Indeed, this perceptual battle is one that I wrote about earlier this summer, where I explored the two mindsets that tend to underpin a belief in either natural talent that is fixed and unshapeable, or a more adaptive talent that can be improved and moulded with hard work.  It’s probably quite easy to see how this latter mindset is more compatible with the ideals of being a social business.

A recent study takes a rather different tact, and suggests that leadership is very much something you either have, or you don’t.  They suggest that a better understanding of how leadership emerges in an individual is crucial if any kind of leadership development is to be effective.

“It’s a three-legged stool: we call it being ready, willing, and able. Students first become ready to learn about being a leader; then they become willing to learn the skills necessary to practice leadership; and finally they’re able to lead because they have the skills and the motivation to do it. You can’t really move on to the other legs of the stool until you’ve achieved a certain amount of this readiness,” they suggest.

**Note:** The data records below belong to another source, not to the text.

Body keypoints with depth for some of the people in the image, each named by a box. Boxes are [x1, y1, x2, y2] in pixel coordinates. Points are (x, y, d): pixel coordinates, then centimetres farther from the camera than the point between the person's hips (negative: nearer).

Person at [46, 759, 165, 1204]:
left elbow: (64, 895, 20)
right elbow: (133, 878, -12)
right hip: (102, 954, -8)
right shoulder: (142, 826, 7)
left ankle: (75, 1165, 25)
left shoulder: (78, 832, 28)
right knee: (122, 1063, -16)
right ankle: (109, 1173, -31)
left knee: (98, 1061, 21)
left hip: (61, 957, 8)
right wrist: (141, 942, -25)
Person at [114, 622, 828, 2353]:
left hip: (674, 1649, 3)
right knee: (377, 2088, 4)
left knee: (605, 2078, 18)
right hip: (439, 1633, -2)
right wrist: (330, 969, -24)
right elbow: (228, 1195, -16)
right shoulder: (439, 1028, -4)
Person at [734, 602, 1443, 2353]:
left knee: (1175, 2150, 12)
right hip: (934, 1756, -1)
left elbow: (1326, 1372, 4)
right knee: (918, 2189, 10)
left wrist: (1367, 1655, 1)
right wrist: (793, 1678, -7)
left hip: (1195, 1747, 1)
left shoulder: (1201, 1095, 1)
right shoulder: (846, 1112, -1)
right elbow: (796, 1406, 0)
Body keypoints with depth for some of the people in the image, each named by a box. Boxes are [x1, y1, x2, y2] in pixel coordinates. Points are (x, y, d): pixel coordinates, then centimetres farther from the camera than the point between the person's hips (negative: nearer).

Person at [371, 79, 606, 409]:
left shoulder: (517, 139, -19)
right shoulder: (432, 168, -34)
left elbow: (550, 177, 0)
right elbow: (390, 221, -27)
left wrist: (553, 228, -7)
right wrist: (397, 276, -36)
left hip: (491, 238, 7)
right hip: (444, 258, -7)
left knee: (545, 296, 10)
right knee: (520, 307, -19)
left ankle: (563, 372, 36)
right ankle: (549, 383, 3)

So, in other words, if the student doesn’t believe they can develop into a leader, then no amount of development will make any difference.  It’s a theme I touched upon in a previous blog, which covered research suggesting that leaders who believe the abilities of their team is largely fixed, don’t then bother to invest in their development.

The research suggests therefore that the first step in any kind of leadership development is developing the mindset whereby each individual believes they can become a leader.  They advocate a relatively simple self-assessment test that will give the individual an idea of where their strengths and weaknesses as a leader are, and they can then use this as a base to move on from with their development.